Specifically regarding gas power, the AfDB’s Ten-Year Strategy 2024–2033 confirms that the Bank will continue to finance natural gas as part of the net zero transition. This will only be permissible if determined to be in line with the 1.5 °C goal of the Paris Agreement, countries’ NDCs, and LTSs “where these are available”. Rigorous LTSs should guard against transition risks and ensure that any gas financing is explicitly tied to a plan for emissions peaking, and subsequent decline. Moreover, analysis of prospective gas projects will be required to consider lock-in and path dependency risks, as part of the Joint MDB Paris alignment methodology.
Supply side energy efficiency
Energy efficiency (both demand and supply side) is noted in the AfDB’s energy policy as a priority cross-cutting area, including with respect to power generation from fossil fuels. In this regard, the Bank commits to “promoting, as much as possible, the best affordable clean and efficient technologies available so as to increase efficiency and reduce GHG emissions in coal-, gas- and oil-based energy projects.”

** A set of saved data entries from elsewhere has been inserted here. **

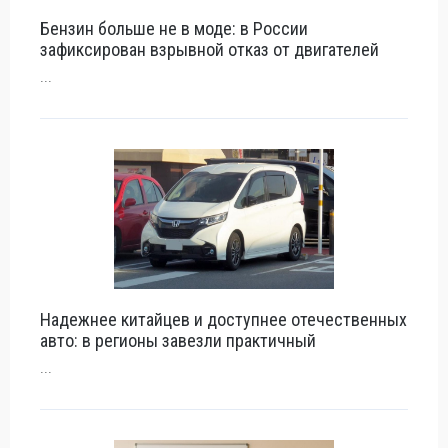
Бензин больше не в моде: в России
зафиксирован взрывной отказ от двигателей
...
Надежнее китайцев и доступнее отечественных
авто: в регионы завезли практичный
...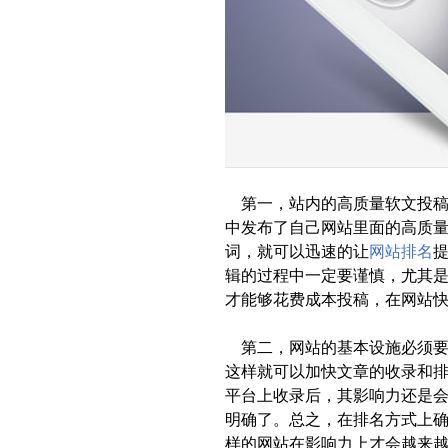
第一，站内的高质量软文投稿
中发布了自己网站里面的高质
词，就可以迅速的让
网站排名
辑的过程中一定要谨慎，尤其
才能够花费成本投稿，在网站
第二，网站的基本设施必须要
这样就可以加快文章的收录和
平台上收录后，其影响力还是
明确了。总之，在排名方式上
样的网站在影响力上才会越来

However, critically, this commitment is not explicitly accompanied by any safeguards or exclusions against contributing to lock-in and stranded asset risk, or any explicit emissions performance standards relating to fossil fuels.
Recommendations:
- The AfDB’s energy sector policy should be updated as soon as possible to reflect the public commitment made by its President in 2019 with respect to coal. It should reflect a complete exclusion on coal financing, alongside reference to supporting phase-out of existing coal plants through a just transition approach.

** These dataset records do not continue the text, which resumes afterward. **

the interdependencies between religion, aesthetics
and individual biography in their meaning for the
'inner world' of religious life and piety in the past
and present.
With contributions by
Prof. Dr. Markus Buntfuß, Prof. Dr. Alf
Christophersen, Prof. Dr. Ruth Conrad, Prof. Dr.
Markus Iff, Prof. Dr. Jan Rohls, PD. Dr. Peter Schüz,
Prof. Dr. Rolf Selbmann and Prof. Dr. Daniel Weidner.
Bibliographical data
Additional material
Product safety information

- Beyond this, the AfDB should continue to consider how it can contribute (in an appropriate manner) to the global phasing out of fossil fuels. This should include explicit commitment to a complete upstream oil and gas exclusion. This would go beyond the existing exclusion on exploration, to also include an exclusion on continued extraction of reserves.
- In view of the extensive build-out of energy infrastructure and access improvements required across Africa, the AfDB is positioned to play a transformative role in demonstrating how to support development while simultaneously meeting climate goals. To fulfil this potential, the AfDB should commit to undertaking an analysis of alternatives for all prospective mid- and down-stream oil and gas investments, covering risk of lock-in and stranded assets.[3] This approach should also include scope for identifying climate transition gaps (i.e. barriers preventing cleaner and more resilient options being deployed in any given context) and a forward-looking consideration of the potential risks posed by the energy transition (including future economic return and international competitiveness).

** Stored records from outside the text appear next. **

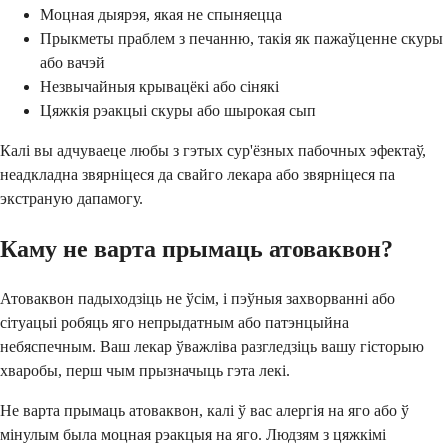
Моцная дыярэя, якая не спыняецца
Прыкметы праблем з печанню, такія як пажаўценне скуры
або вачэй
Незвычайныя крывацёкі або сінякі
Цяжкія рэакцыі скуры або шырокая сып
Калі вы адчуваеце любы з гэтых сур'ёзных пабочных эфектаў,
неадкладна звярніцеся да свайго лекара або звярніцеся па
экстраную дапамогу.
Каму не варта прымаць атоваквон?
Атоваквон падыходзіць не ўсім, і пэўныя захворванні або
сітуацыі робяць яго непрыдатным або патэнцыйна
небяспечным. Ваш лекар ўважліва разгледзіць вашу гісторыю
хваробы, перш чым прызначыць гэта лекі.
Не варта прымаць атоваквон, калі ў вас алергія на яго або ў
мінулым была моцная рэакцыя на яго. Людзям з цяжкімі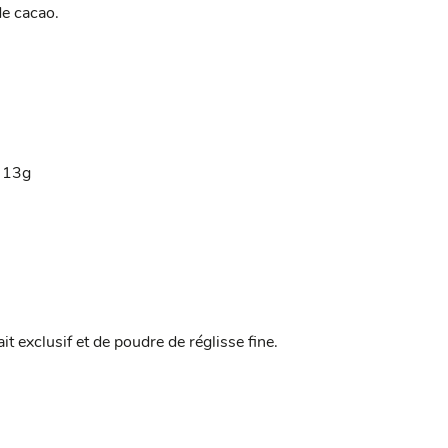
de cacao.
: 13g
t exclusif et de poudre de réglisse fine.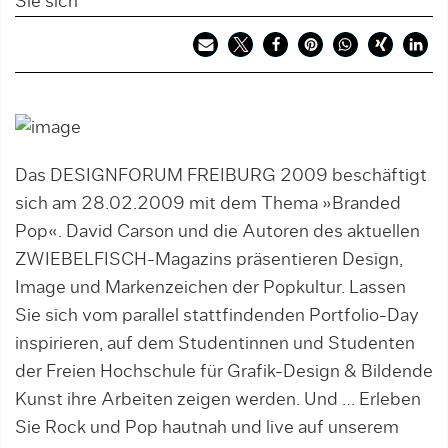
Sie sich
Das DESIGNFORUM FREIBURG 2009 beschäftigt
sich am 28.02.2009 mit dem Thema »Branded
Pop«. David Carson und die Autoren des aktuellen
ZWIEBELFISCH-Magazins präsentieren Design,
Image und Markenzeichen der Popkultur. Lassen
Sie sich vom parallel stattfindenden Portfolio-Day
inspirieren, auf dem Studentinnen und Studenten
der Freien Hochschule für Grafik-Design & Bildende
Kunst ihre Arbeiten zeigen werden. Und … Erleben
Sie Rock und Pop hautnah und live auf unserem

[1] Any utilisation of CCS for abatement of coal plant emissions should be compatible with the temperature and emissions goals of the Paris Agreement. According to the IPCC’s 1.5 °C aligned abatement standards, this requires capturing more than 90% of CO2 emissions from coal power plants. While abatement standards over time should be sensitive to country economic development status, a clear timeline for operational CCS to be deployed should be a minimum requirement in all cases.
[2] The definition and verification process for “environmentally and socially sound” production is not detailed.
[3] In doing so, the Bank could draw on the leading practice identified by E3G’s Matrix at the Dutch Entrepreneurial Development Bank (FMO), which has developed a dedicated set of comprehensive “transition criteria” that all prospective fossil fuel investments are screened against.